A rare bad-girl heroine, Octavia is rich and selfish, stealing friends' boyfriends until she meets Gareth, a salt-of-the-earth man. Subtitled The Taming of the Shrew, it is more an Enid Blyton-style romp than a feminist tale, but the yarn is cracking.

7. The Man Who Made Husbands Jealous (1993)

The difficult fourth Rutshire novel sidelines Rupert for Lysander Hawkley, a love interest paid to pretend affairs to make husbands jealous. It feels transactional, but Cooper's worship of sex for its own sake shines through.

6. Class: A View from Middle England (1979)
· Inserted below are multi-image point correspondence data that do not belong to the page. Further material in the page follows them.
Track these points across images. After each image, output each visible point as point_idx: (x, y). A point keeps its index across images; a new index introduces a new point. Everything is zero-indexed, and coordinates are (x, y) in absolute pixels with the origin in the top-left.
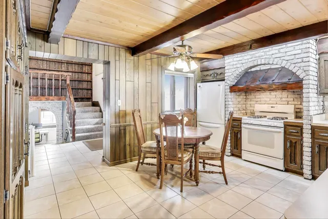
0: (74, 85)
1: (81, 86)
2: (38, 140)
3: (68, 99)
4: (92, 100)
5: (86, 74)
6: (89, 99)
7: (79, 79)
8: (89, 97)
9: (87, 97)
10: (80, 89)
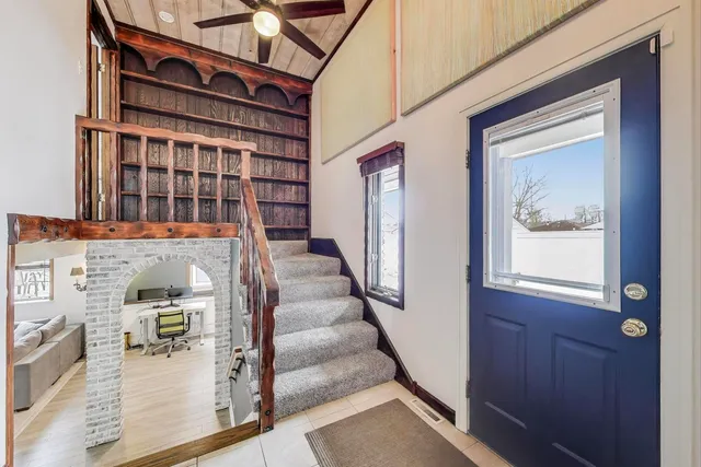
0: (262, 193)
1: (280, 197)
2: (181, 328)
3: (244, 231)
4: (309, 235)
5: (294, 165)
6: (302, 231)
7: (275, 178)
8: (301, 226)
9: (296, 227)
10: (279, 204)
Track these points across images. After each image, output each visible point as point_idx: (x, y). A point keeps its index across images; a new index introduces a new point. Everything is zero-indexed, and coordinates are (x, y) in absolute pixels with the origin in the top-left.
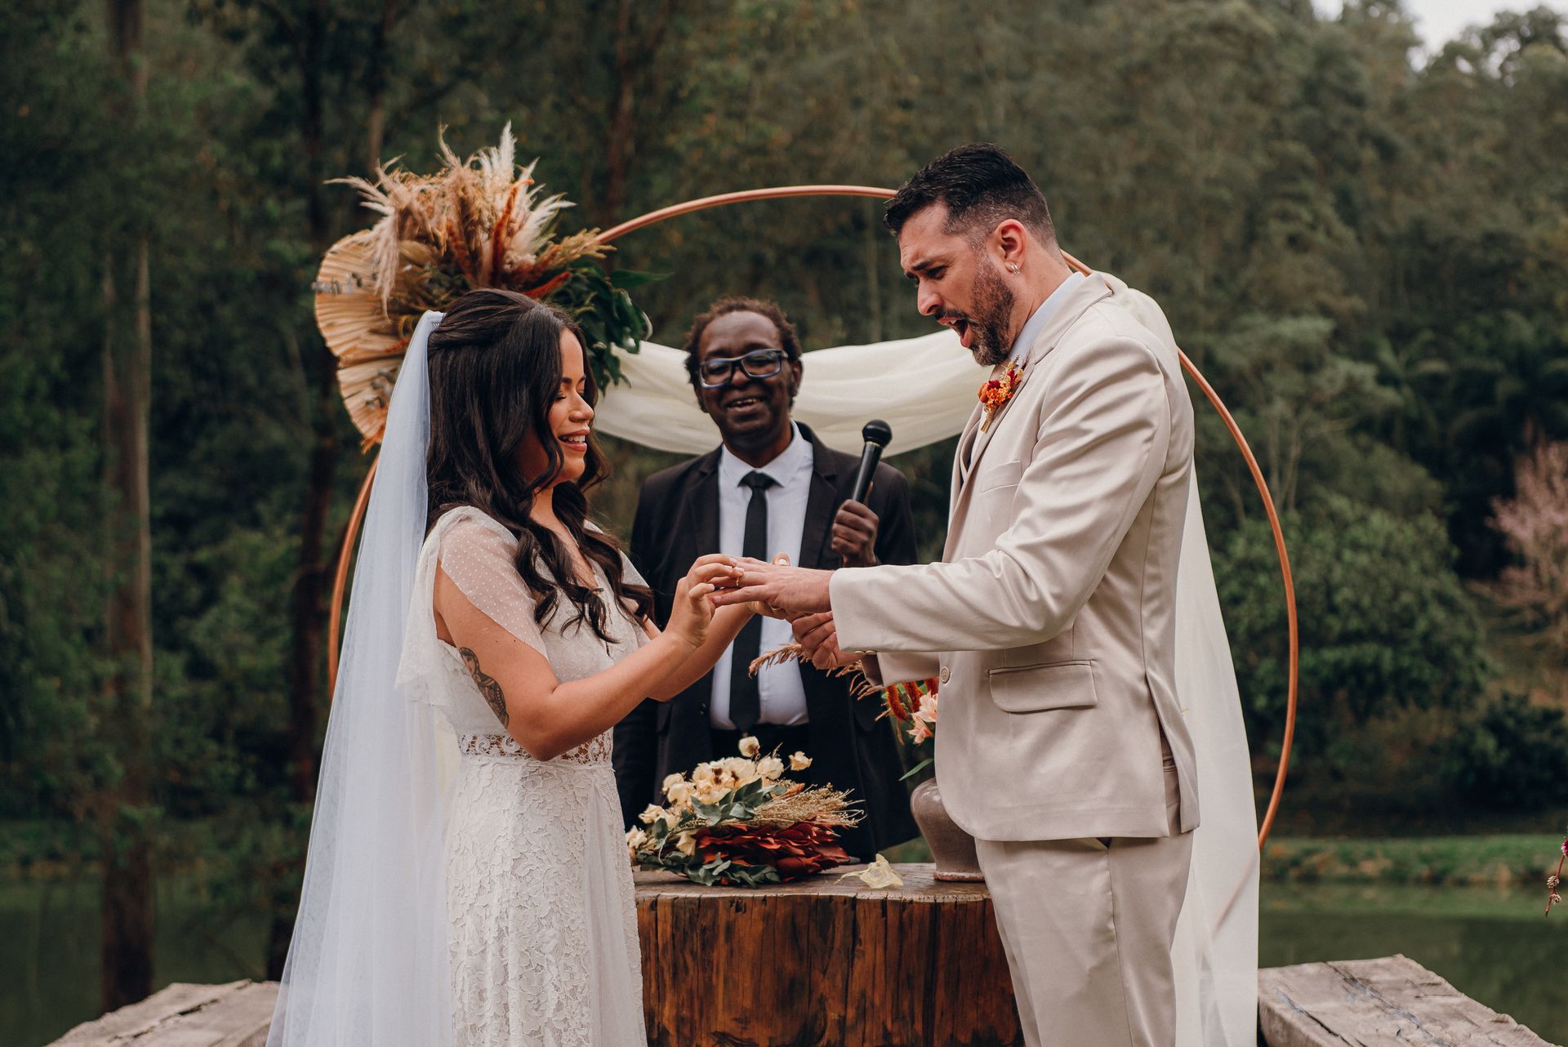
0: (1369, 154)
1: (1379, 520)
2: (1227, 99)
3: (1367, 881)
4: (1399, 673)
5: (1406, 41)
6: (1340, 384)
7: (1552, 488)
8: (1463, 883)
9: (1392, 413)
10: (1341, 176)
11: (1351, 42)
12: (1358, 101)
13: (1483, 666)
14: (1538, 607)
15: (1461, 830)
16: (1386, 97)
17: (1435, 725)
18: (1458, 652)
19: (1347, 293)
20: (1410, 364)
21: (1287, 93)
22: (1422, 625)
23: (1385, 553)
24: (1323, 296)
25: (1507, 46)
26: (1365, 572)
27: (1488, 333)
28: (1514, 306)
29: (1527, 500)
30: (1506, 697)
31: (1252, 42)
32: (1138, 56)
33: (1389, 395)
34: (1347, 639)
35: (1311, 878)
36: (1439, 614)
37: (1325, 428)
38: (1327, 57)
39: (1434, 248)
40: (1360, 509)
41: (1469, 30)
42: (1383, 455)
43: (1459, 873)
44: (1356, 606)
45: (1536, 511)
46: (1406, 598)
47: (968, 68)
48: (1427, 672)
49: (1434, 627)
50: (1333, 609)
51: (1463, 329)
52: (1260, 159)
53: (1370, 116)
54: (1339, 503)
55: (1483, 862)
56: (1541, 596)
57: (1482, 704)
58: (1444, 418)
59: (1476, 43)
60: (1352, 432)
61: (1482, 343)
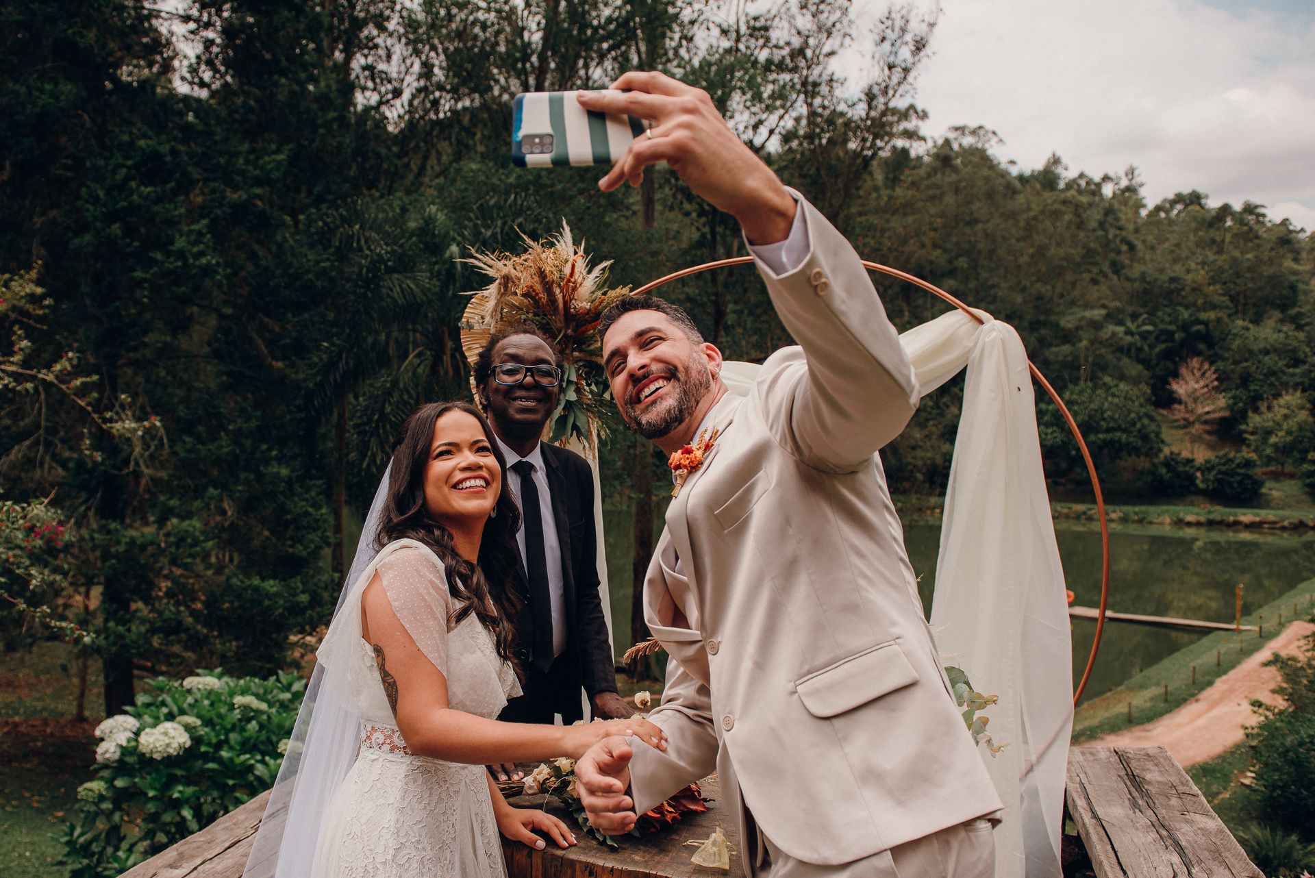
0: (1124, 248)
1: (1122, 386)
2: (1068, 228)
3: (1112, 521)
4: (1128, 444)
5: (1140, 205)
6: (1109, 334)
7: (1193, 374)
8: (1151, 523)
9: (1131, 344)
10: (1112, 255)
11: (1116, 205)
12: (1121, 229)
13: (1163, 442)
14: (1185, 419)
15: (1151, 503)
16: (1131, 227)
17: (1143, 463)
18: (1152, 436)
19: (1114, 300)
20: (1138, 326)
21: (1093, 224)
22: (1138, 426)
23: (1125, 398)
24: (1104, 301)
25: (1179, 207)
26: (1117, 405)
27: (1170, 315)
28: (1180, 304)
29: (1184, 379)
30: (1172, 453)
31: (1078, 206)
32: (1032, 214)
33: (1129, 338)
34: (1108, 430)
35: (1090, 519)
36: (1146, 421)
37: (1103, 351)
38: (1109, 211)
39: (1149, 283)
40: (1115, 382)
41: (1165, 201)
42: (1125, 361)
43: (1149, 519)
44: (1112, 418)
45: (1187, 383)
46: (1133, 415)
47: (968, 218)
48: (1139, 443)
49: (1144, 427)
50: (1104, 419)
51: (1160, 314)
52: (1079, 250)
53: (1124, 233)
54: (1107, 379)
55: (1159, 515)
56: (1187, 416)
57: (1162, 456)
58: (1151, 347)
59: (1167, 205)
60: (1114, 352)
61: (1167, 319)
A nonfiction work with fictional characters like Harry Stow-Crat and Jen Teale. The working-class caricature fails, but Cooper's eye for upper-class vanities is sharp, akin to David Attenborough.

5. Jump! (2010)

In the ninth Rutshire novel, the heroine is a horse, Mrs. Wilkinson, who possesses beauty and breeding beneath a surface flaw. Classic Jilly: horses are humans, only better.

4. Imogen (1978)

The final Romance series novel features a self-effacing heroine, Imogen, who catches tennis ace Nicky Beresford's eye. The central conflict is her disbelief: "What can he possibly see in me?"

3. Rivals (1988)

The second Rutshire novel is a scrum of characters, from Irish Declan and Maud to their daughters Caitlin and Taggie. It floods the senses like Times Square, with cheap men good with money and real men bad.

2. Polo (1991)

The third Rutshire novel centres on polo, with Ricky France-Lynch, who killed his son, and Perdita, a troubled polo talent. Sporting triumphs are nail-biting, and true love blossoms when focused on sport.

1. Riders (1985)

The first sighting of Rupert Campbell-Black reveals a horrible character, a handsome version of Nigel Farage with a horse. His only saving grace is kindness to animals, but the romance beats are perfect: chase, catch, highs, lows, and the ungovernable human heart.